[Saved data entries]
────

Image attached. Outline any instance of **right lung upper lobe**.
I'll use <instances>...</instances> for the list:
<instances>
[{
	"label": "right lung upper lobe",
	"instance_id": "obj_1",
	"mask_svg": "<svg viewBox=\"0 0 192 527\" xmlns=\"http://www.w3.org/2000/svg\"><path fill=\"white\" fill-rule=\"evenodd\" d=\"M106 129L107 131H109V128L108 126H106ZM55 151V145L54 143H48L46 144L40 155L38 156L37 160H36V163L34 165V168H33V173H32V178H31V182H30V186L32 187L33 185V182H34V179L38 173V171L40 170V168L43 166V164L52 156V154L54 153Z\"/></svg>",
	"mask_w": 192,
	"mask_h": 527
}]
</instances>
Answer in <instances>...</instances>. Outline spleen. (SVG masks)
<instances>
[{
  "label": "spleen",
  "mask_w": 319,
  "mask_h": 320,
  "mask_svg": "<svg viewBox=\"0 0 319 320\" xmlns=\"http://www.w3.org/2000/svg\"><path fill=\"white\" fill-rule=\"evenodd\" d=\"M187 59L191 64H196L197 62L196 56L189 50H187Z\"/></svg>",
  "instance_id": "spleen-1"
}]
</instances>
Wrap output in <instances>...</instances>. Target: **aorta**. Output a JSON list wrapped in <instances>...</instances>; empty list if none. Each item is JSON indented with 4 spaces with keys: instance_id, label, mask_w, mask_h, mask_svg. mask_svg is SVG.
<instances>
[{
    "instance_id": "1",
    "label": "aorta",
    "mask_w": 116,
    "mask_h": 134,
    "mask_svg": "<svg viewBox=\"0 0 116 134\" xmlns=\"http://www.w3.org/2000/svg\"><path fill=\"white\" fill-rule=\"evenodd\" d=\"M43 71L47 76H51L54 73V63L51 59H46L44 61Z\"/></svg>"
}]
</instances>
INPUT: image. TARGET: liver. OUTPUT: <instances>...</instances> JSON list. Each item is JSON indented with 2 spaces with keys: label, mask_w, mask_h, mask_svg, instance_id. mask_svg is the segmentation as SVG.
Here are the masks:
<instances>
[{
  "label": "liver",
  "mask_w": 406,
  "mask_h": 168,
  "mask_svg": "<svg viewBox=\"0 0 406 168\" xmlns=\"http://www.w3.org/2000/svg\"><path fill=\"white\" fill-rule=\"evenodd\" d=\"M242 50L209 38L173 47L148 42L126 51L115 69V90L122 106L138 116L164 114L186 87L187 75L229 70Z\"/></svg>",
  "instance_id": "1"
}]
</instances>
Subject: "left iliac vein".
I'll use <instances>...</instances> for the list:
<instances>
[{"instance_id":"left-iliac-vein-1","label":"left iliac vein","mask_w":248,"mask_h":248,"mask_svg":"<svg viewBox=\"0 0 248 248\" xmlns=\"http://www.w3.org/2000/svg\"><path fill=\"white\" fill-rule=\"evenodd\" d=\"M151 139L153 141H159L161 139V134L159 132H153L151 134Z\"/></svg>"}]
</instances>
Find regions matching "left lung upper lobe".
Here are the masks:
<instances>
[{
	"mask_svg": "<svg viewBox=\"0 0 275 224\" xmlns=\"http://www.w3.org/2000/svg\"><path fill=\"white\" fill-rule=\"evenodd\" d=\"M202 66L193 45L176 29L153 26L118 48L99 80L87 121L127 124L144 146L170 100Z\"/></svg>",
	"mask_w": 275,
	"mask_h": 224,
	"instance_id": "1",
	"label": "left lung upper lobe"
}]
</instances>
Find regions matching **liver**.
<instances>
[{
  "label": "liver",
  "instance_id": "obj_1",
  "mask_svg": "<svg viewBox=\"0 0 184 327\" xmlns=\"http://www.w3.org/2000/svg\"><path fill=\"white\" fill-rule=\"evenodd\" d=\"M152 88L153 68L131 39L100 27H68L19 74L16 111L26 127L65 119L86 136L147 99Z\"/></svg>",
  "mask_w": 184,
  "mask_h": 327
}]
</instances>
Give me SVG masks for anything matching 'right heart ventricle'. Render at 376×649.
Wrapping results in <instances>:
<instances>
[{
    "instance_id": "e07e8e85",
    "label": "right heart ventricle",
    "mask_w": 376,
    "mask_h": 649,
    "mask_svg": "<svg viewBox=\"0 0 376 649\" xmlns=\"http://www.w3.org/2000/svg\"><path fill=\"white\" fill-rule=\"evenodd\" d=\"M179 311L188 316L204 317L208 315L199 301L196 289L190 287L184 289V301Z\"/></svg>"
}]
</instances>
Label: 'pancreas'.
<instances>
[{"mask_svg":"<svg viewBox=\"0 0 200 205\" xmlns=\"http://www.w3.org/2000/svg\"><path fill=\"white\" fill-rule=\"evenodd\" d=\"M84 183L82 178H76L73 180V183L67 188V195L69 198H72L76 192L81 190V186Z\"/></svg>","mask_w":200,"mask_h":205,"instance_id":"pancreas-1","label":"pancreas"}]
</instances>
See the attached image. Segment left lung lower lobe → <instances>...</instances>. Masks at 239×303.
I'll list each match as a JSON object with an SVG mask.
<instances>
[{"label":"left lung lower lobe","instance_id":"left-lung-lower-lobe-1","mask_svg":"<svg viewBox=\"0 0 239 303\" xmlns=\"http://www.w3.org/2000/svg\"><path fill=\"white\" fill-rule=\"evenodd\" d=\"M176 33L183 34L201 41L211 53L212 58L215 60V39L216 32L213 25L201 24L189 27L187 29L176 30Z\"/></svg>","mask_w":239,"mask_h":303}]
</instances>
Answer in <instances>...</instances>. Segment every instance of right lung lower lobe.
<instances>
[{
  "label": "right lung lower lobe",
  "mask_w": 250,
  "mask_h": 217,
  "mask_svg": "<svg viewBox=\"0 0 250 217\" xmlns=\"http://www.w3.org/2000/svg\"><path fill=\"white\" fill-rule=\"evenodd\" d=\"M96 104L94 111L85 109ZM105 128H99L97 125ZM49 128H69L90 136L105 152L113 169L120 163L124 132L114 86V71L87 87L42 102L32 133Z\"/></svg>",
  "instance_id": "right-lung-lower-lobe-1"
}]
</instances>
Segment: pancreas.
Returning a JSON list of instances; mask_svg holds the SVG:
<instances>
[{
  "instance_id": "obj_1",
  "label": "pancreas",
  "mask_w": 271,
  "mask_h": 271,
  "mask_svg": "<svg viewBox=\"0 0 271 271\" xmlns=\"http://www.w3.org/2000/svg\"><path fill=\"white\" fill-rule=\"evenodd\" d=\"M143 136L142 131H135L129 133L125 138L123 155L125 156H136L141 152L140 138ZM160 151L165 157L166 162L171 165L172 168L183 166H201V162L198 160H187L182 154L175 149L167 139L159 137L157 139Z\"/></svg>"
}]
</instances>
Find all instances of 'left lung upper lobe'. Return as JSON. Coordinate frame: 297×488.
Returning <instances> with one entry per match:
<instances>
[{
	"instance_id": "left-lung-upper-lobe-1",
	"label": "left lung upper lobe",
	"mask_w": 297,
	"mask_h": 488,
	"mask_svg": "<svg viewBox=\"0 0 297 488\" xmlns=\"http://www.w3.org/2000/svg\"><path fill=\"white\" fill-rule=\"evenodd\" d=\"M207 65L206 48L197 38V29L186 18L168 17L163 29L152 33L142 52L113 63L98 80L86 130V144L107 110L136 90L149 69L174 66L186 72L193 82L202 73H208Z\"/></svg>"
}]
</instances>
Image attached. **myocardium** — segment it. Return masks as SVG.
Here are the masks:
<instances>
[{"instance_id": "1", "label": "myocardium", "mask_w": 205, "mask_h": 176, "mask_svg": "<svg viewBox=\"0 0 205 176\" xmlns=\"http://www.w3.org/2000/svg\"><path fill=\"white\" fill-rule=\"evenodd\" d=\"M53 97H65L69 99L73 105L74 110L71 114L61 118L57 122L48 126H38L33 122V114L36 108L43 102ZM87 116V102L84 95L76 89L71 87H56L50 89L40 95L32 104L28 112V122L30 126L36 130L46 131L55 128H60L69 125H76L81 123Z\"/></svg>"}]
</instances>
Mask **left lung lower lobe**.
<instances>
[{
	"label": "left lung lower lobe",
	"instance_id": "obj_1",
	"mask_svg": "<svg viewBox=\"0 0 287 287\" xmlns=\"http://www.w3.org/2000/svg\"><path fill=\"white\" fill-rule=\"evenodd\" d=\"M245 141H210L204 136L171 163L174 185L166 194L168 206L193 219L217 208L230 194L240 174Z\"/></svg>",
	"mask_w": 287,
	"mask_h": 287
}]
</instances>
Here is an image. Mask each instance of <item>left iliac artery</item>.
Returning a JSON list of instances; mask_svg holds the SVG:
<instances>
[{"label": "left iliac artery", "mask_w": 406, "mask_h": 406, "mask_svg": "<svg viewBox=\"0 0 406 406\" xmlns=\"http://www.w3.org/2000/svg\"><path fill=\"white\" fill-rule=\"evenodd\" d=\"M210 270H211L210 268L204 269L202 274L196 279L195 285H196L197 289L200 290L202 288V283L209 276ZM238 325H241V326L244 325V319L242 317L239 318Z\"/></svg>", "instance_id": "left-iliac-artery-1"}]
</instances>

────

| What to work on |
Rewrite the stretch from the line containing "Here is an image." through the end of the records as a two-column CSV with the header input,output. Give one row per record, quote every field, and replace line breaks with spaces.

| Correct response |
input,output
"Here is an image. Mask each instance of <item>left iliac artery</item>.","Returning a JSON list of instances; mask_svg holds the SVG: <instances> [{""label"": ""left iliac artery"", ""mask_w"": 406, ""mask_h"": 406, ""mask_svg"": ""<svg viewBox=\""0 0 406 406\"" xmlns=\""http://www.w3.org/2000/svg\""><path fill=\""white\"" fill-rule=\""evenodd\"" d=\""M210 270H211L210 268L204 269L202 274L196 279L195 285H196L197 289L200 290L202 288V283L209 276ZM238 325H241V326L244 325V319L242 317L239 318Z\""/></svg>"", ""instance_id"": ""left-iliac-artery-1""}] </instances>"